WHAT NEEDS TO BE DONE
At the line containing "M = Matrix([[-5],[4],[2.3],[-2],[3],[4],[7]])", begin retyping, and stop after the last line of the data; add nothing.

────────────────────

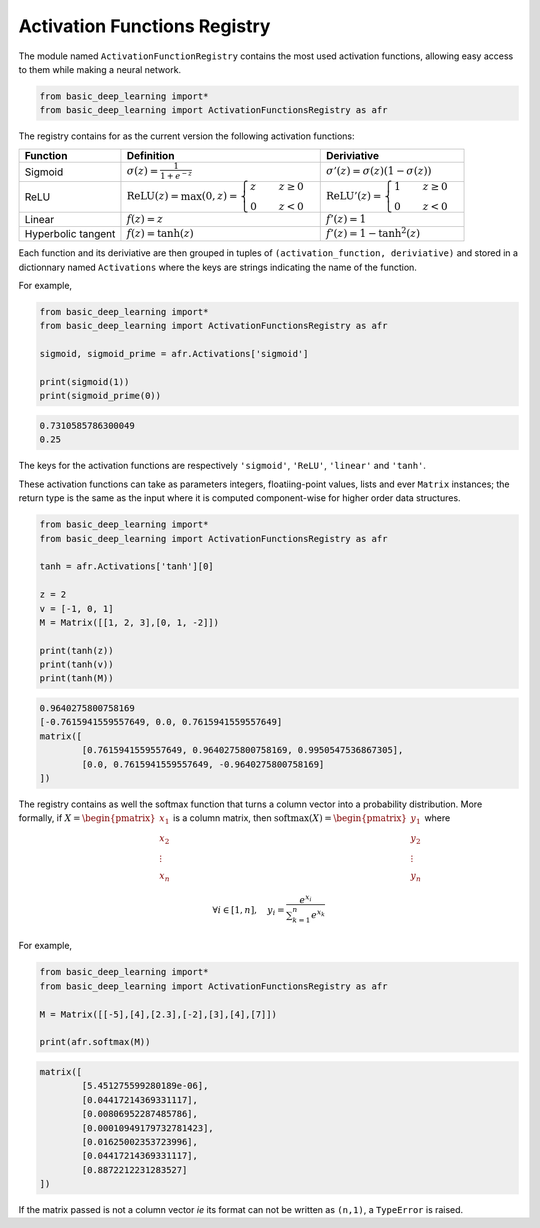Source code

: Activation Functions Registry 
==============================

The module named ``ActivationFunctionRegistry`` contains
the most used activation functions, allowing easy access 
to them while making a neural network.

.. code-block:: python

    from basic_deep_learning import*
    from basic_deep_learning import ActivationFunctionsRegistry as afr

The registry contains for as the current version the following activation functions:

+------------------------+---------------------------------------------------------------------------------------------------+--------------------------------------------------------------------------------------+
| Function               | Definition                                                                                        | Deriviative                                                                          |
+========================+===================================================================================================+======================================================================================+
| Sigmoid                | :math:`\sigma(z) = \displaystyle\frac{1}{1+e^{-z}}`                                               | :math:`\sigma'(z)= \sigma(z)\left(1-\sigma(z)\right)`                                |
+------------------------+---------------------------------------------------------------------------------------------------+--------------------------------------------------------------------------------------+
| ReLU                   | :math:`\mathrm{ReLU}(z) = \max(0, z) = \begin{cases} z \quad & z\geq 0\\ 0 \quad & z<0\end{cases}`|:math:`\mathrm{ReLU}'(z) =\begin{cases} 1 \quad & z\geq 0 \\ 0 \quad & z<0\end{cases}`|
+------------------------+---------------------------------------------------------------------------------------------------+--------------------------------------------------------------------------------------+
|Linear                  |:math:`f(z)=z`                                                                                     | :math:`f'(z)=1`                                                                      |
+------------------------+---------------------------------------------------------------------------------------------------+--------------------------------------------------------------------------------------+
|Hyperbolic tangent      |:math:`f(z) = \tanh(z)`                                                                            |:math:`f'(z)=1-\tanh^2(z)`                                                            |
+------------------------+---------------------------------------------------------------------------------------------------+--------------------------------------------------------------------------------------+

Each function and its deriviative are then grouped in tuples of ``(activation_function, deriviative)``
and stored in a dictionnary named ``Activations`` where the keys are strings indicating the name of the function.

For example,

.. code-block:: python

    from basic_deep_learning import*
    from basic_deep_learning import ActivationFunctionsRegistry as afr

    sigmoid, sigmoid_prime = afr.Activations['sigmoid']

    print(sigmoid(1))
    print(sigmoid_prime(0))

.. code-block:: bash

    0.7310585786300049
    0.25

The keys for the activation functions are respectively ``'sigmoid'``, ``'ReLU'``,
``'linear'`` and ``'tanh'``.

These activation functions can take as parameters integers, floatiing-point values,
lists and ever ``Matrix`` instances; the return type is the same as the input
where it is computed component-wise for higher order data structures.

.. code-block:: python

    from basic_deep_learning import*
    from basic_deep_learning import ActivationFunctionsRegistry as afr

    tanh = afr.Activations['tanh'][0]

    z = 2
    v = [-1, 0, 1]
    M = Matrix([[1, 2, 3],[0, 1, -2]])

    print(tanh(z))
    print(tanh(v))
    print(tanh(M))

.. code-block:: bash

    0.9640275800758169
    [-0.7615941559557649, 0.0, 0.7615941559557649]
    matrix([
            [0.7615941559557649, 0.9640275800758169, 0.9950547536867305],
            [0.0, 0.7615941559557649, -0.9640275800758169]
    ])

The registry contains as well the softmax function that turns a 
column vector into a probability distribution. More formally, 
if :math:`X = \begin{pmatrix}x_1\\x_2\\ \vdots\\x_n\end{pmatrix}`
is a column matrix, then :math:`\mathrm{softmax}(X) = \begin{pmatrix} y_1\\ y_2 \\ \vdots \\ y_n\end{pmatrix}`
where 

.. math::
   \forall i \in [1, n], \quad y_i = \displaystyle\frac{e^{x_i}}{\displaystyle\sum_{k=1}^n e^{x_k}}

For example,

.. code-block:: python

    from basic_deep_learning import*
    from basic_deep_learning import ActivationFunctionsRegistry as afr

    M = Matrix([[-5],[4],[2.3],[-2],[3],[4],[7]])

    print(afr.softmax(M))

.. code-block:: bash

    matrix([
            [5.451275599280189e-06],
            [0.04417214369331117],
            [0.00806952287485786],
            [0.00010949179732781423],
            [0.01625002353723996],
            [0.04417214369331117],
            [0.8872212231283527]
    ])

If the matrix passed is not a column vector *ie* its format can not be written as ``(n,1)``,
a ``TypeError`` is raised.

────────────────────

ANSWER SECTION
    M = Matrix([[-5],[4],[2.3],[-2],[3],[4],[7]])

    print(afr.softmax(M))

.. code-block:: bash

    matrix([
            [5.451275599280189e-06],
            [0.04417214369331117],
            [0.00806952287485786],
            [0.00010949179732781423],
            [0.01625002353723996],
            [0.04417214369331117],
            [0.8872212231283527]
    ])

If the matrix passed is not a column vector *ie* its format can not be written as ``(n,1)``,
a ``TypeError`` is raised.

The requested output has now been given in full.